Waiting for Sunrise – William Boyd – Boyd is always a delight and, after a very slow start (but stick with it) Waiting for Sunrise moves into the territory of the classic interwar British spy novel. Think Somerset Maugham’s Ashenden, John Buchan, GK Chesterton, Erskine Childers. Lysander is a great Boyd character.

The Girl in Berlin – Elizabeth Wilson – Wilson’s latest book in part follows familiar territory – London after the war, austerity Britain, England on its post-war uppers – but is more of a spy thriller than her previous books. As ever it is Wilson’s attention to detail (she’s a specialist in fashion and popular culture) that most fascinates.

Pure – Andrew Miller – a real joy to read, it flows as effortlessly as shit and offal through a sewer, which is sort of appropriate. A wonderful evocation of pre-Hausmann Paris when the city still lingered as a sprawling Medieval mess.

Visitation – Jenny Erpenbeck – for the first third of this book, really a novella, from the East German writer I wondered why I was bothering. Then Erpenbeck suddenly kicks in with passage s of staggering imagery and the ability, rare in books, to pull you up sharp in surprise and shock. A masterclass in taut writing.

Bereft – Chris Womersley – a solid Australian thriller that mostly held my attention apart from when it drifted into the, perhaps, paranormal. However, as descriptions of London seances in 1919, returning diggers to Oz after the horrors of the trenches and Gallipoli, small town corruption in rural Australia go, it’s a good read.

Grub – Elise Blackwell – just released on Kindle in 2011 so I only just discovered this modern reworking of Gissing’s Grub Street. The depression and obsession of people silly enough to want to be professional writers. Cringingly accurate in its depiction of the money deprived, contract deprived world of wanna-be authors who refuse to give up and get proper jobs.

The Pulps

Luther: The Calling – Neil Cross – quite simple really – if you liked the TV show you’ll love this book which has Idris Alba all over it. Cross is a man who goes down into the sewers of human activity but what could just be shock is saved by the modern urban Gothic nature of his London and its warped and twisted inhabitants. More please!

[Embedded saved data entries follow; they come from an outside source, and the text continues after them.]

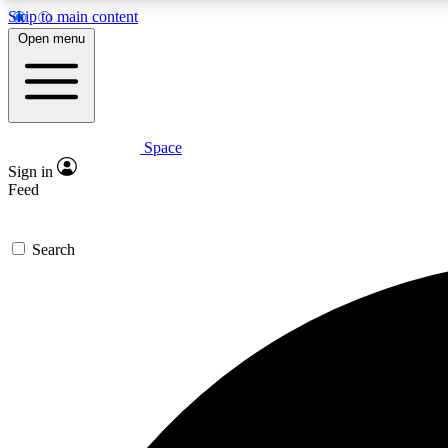
Skip to main content
Open menu
Space
Expe
Sign in
In-depth 
Feed
Search
Curate
Handpic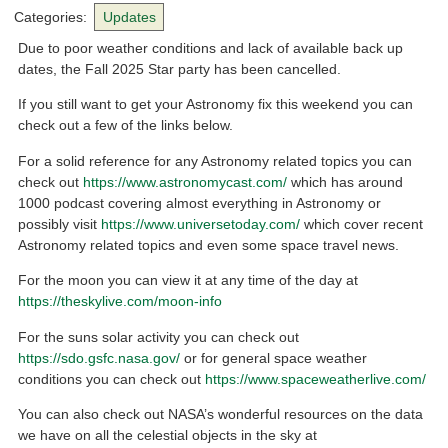
Categories:
Updates
Due to poor weather conditions and lack of available back up
dates, the Fall 2025 Star party has been cancelled.
If you still want to get your Astronomy fix this weekend you can
check out a few of the links below.
For a solid reference for any Astronomy related topics you can
check out
https://www.astronomycast.com/
which has around
1000 podcast covering almost everything in Astronomy or
possibly visit
https://www.universetoday.com/
which cover recent
Astronomy related topics and even some space travel news.
For the moon you can view it at any time of the day at
https://theskylive.com/moon-info
For the suns solar activity you can check out
https://sdo.gsfc.nasa.gov/
or for general space weather
conditions you can check out
https://www.spaceweatherlive.com/
You can also check out NASA’s wonderful resources on the data
we have on all the celestial objects in the sky at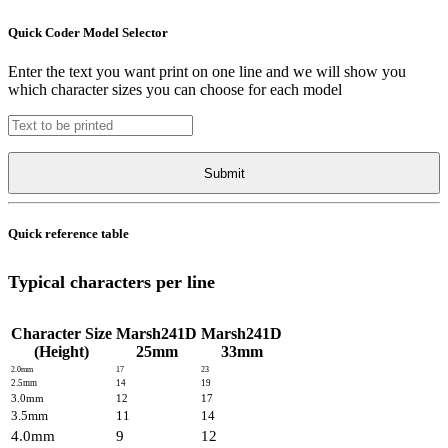
Quick Coder Model Selector
Enter the text you want print on one line and we will show you
which character sizes you can choose for each model
Quick reference table
Typical characters per line
Character Size
Marsh241D
Marsh241D
(Height)
25mm
33mm
2.0mm
17
23
2.5mm
14
19
3.0mm
12
17
3.5mm
11
14
4.0mm
9
12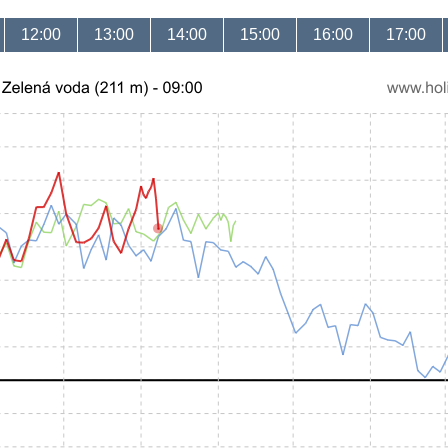
12:00
13:00
14:00
15:00
16:00
17:00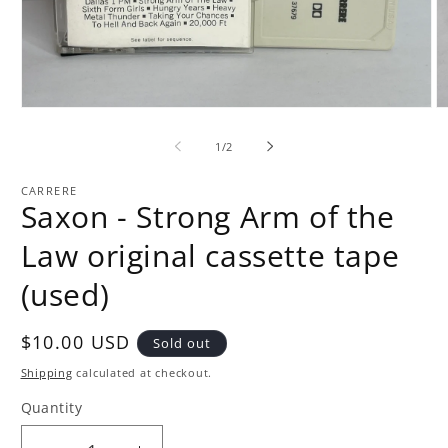
Open
O
media
m
1
2
of
1
/
2
in
in
modal
m
CARRERE
Saxon - Strong Arm of the
Law original cassette tape
(used)
Regular
$10.00 USD
Sold out
price
Shipping
calculated at checkout.
Quantity
Quantity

Secondhand Daylight – DJ Taylor – I liked Taylor’s previous 1930s novel At The Chime of a City Clock and this is in the same vein and features the intersting character of James Ross – man about town, a bit literary, a bit gun for hire, a bit of a drifter through 1930s London. Taylor has a tendency to rather over-egg the pudding with research and you find yourself screaming “less is more” now and again but it’s fun – Soho, the BUF, working girls, seances and loads and loads of detail for the train spotters.

Choke Hold and Money Shot – Crista Faust – Last year I really got into Megan Abbott and her noir writing and this year I discovered Crista Faust. Abbott’s noirs are set in the 1930s and 1940s, Faust is contemporary. She writes well and the plots crack on among the slime of the LA porno industry and her heroine Angel Dare. They’re a lot of fun, hard as nails and with some funny touches.

Angle of Investigation & Suicide Run – Michael Connelly – I’m an avid Harry Bosch fan and can take all the Bosch that can Connelly can throw at me. I’m also finding myself enjoying short stories more these days (it’s a Kindle thing I think). So these two collections of Harry Bosch shorts that really advertise the new novel, The Drop, are terrific reading. So that’s 6 Bosch shorts and I still wanted more, so obviously I bought The Drop!! Connelly’s plan worked.